* WHAT YOU SHOULD DO *
Omit every picture and return the rest of the data unaltered.

* RAW DATA *

◇ ◇ ◇ ◇ ◇

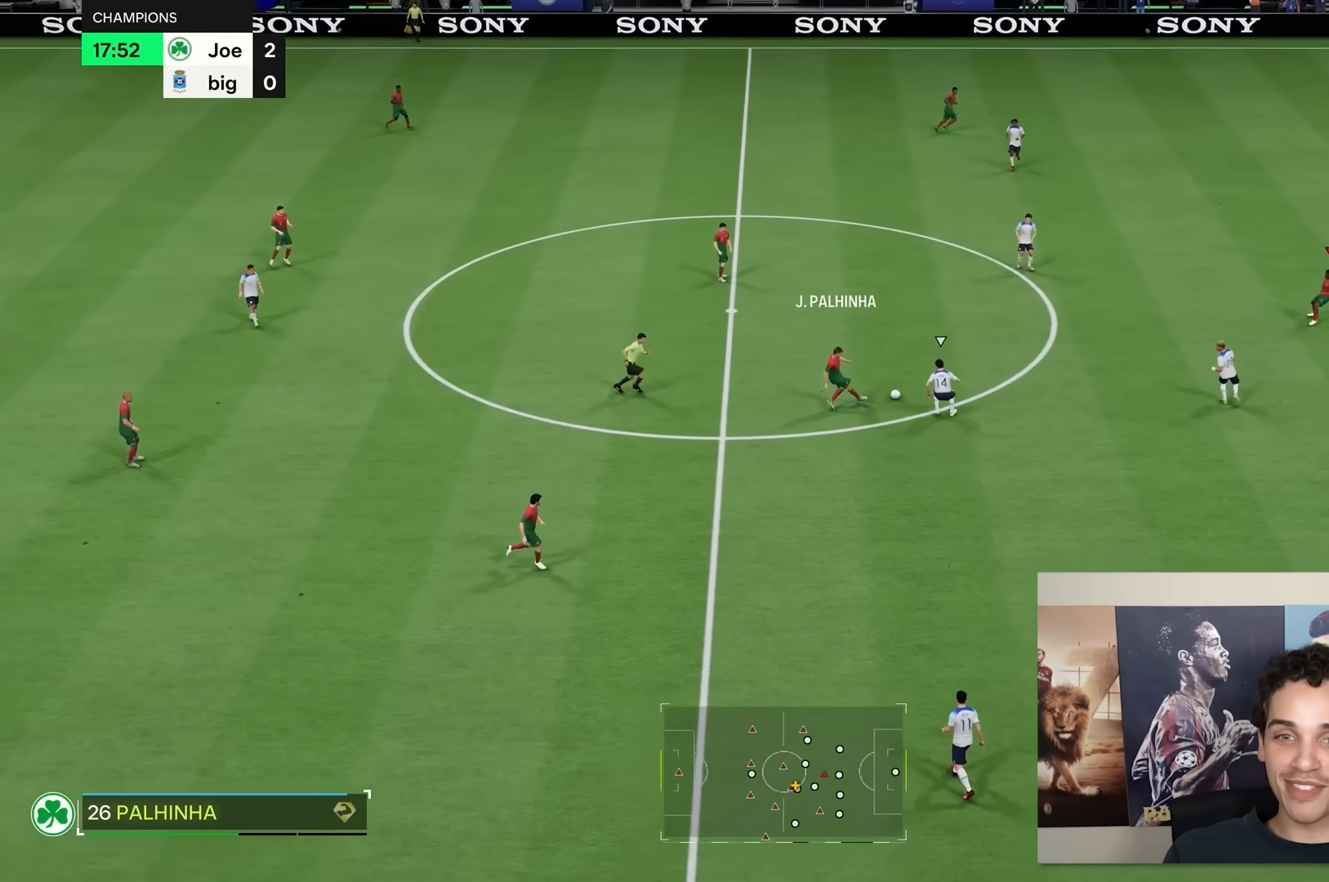
{"buttons": [], "left_stick": "up-right", "right_stick": "center", "events": []}
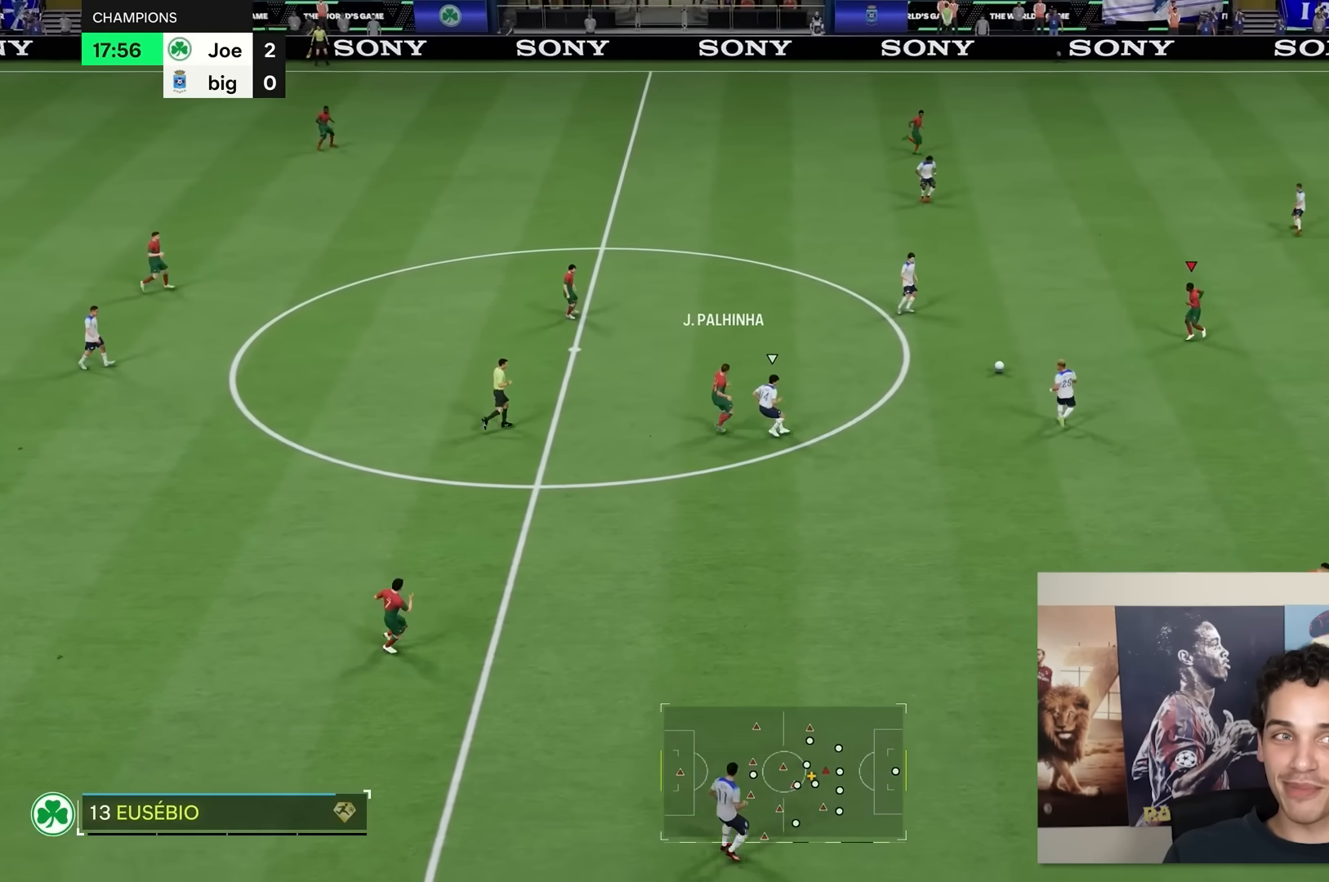
{"buttons": [], "left_stick": "up", "right_stick": "center", "events": [[17, "left_stick", "up"]]}
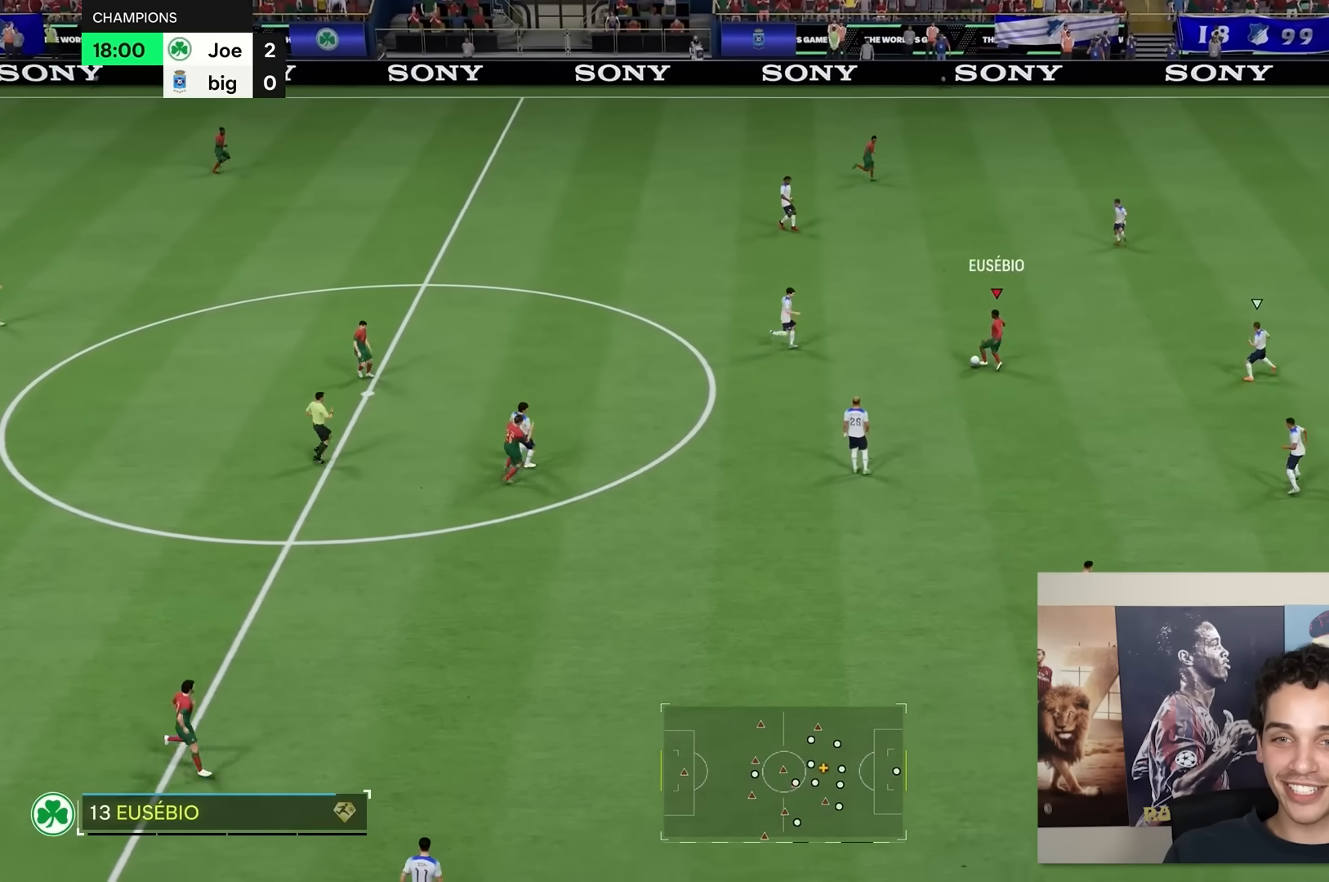
{"buttons": [], "left_stick": "up", "right_stick": "center", "events": [[133, "right_stick", "up"], [300, "right_stick", "right"], [383, "right_stick", "up"], [483, "right_stick", "center"]]}
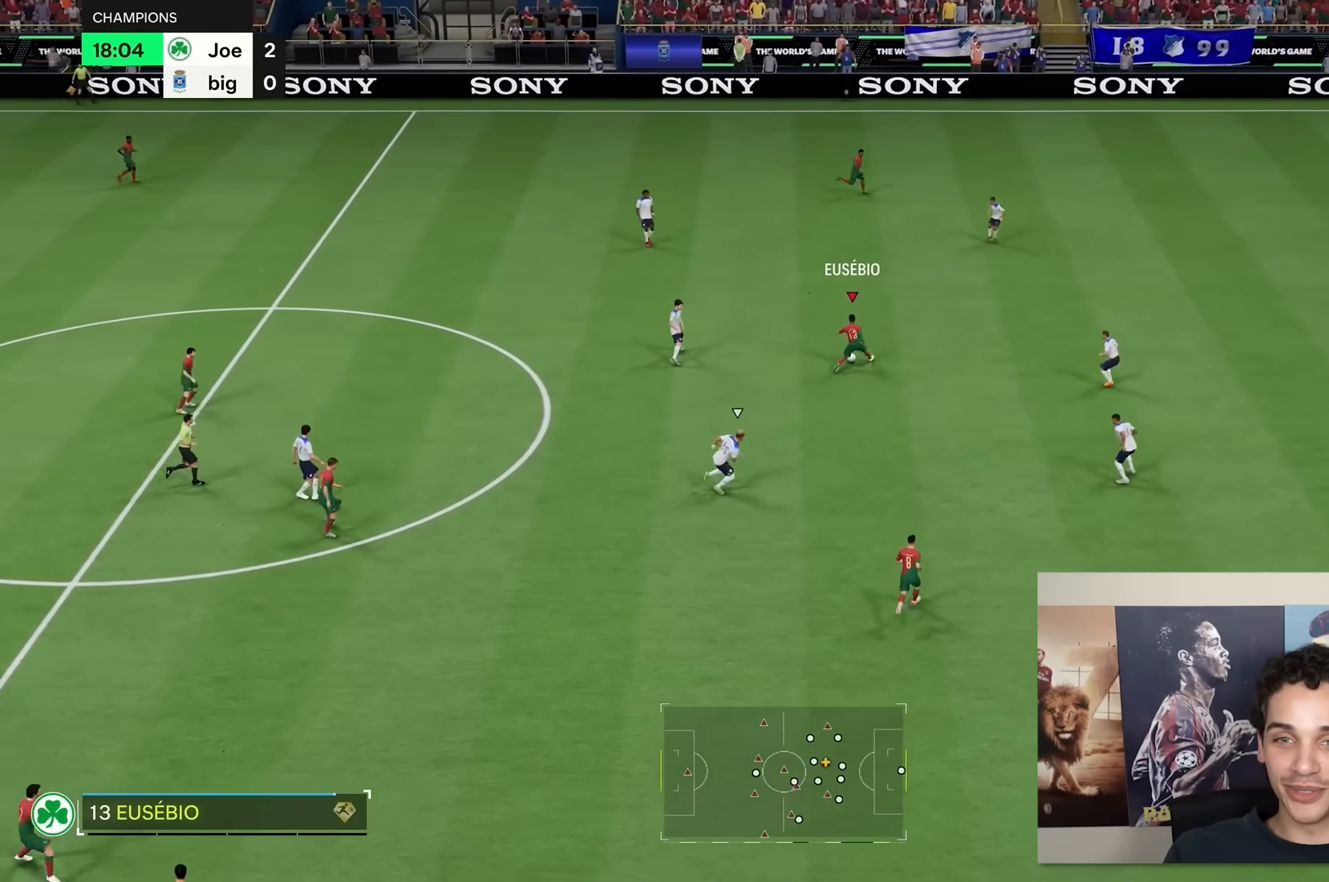
{"buttons": [], "left_stick": "up-right", "right_stick": "center", "events": [[250, "left_stick", "up-right"]]}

◇ ◇ ◇ ◇ ◇

* TASK SOLUTION *
{"buttons": [], "left_stick": "up-right", "right_stick": "center", "events": []}
{"buttons": [], "left_stick": "up", "right_stick": "center", "events": [[17, "left_stick", "up"]]}
{"buttons": [], "left_stick": "up", "right_stick": "center", "events": [[133, "right_stick", "up"], [300, "right_stick", "right"], [383, "right_stick", "up"], [483, "right_stick", "center"]]}
{"buttons": [], "left_stick": "up-right", "right_stick": "center", "events": [[250, "left_stick", "up-right"]]}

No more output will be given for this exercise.